**Task requirements**. For the listing below, show each line that includes the string "manuscritos".

**Dataset extract**.

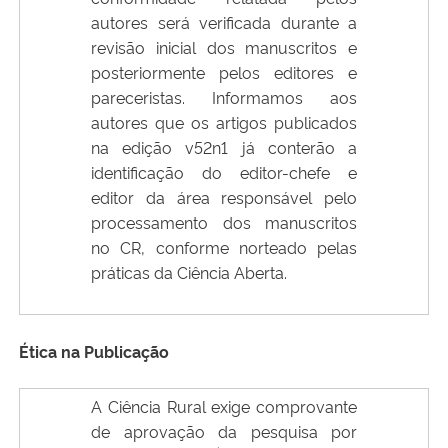
autores será verificada durante a
revisão inicial dos manuscritos e
posteriormente pelos editores e
pareceristas. Informamos aos
autores que os artigos publicados
na edição v52n1 já conterão a
identificação do editor-chefe e
editor da área responsável pelo
processamento dos manuscritos
no CR, conforme norteado pelas
práticas da Ciência Aberta.
Ética na Publicação
A Ciência Rural exige comprovante
de aprovação da pesquisa por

**Answer to this exercise**.
revisão inicial dos manuscritos e
processamento dos manuscritos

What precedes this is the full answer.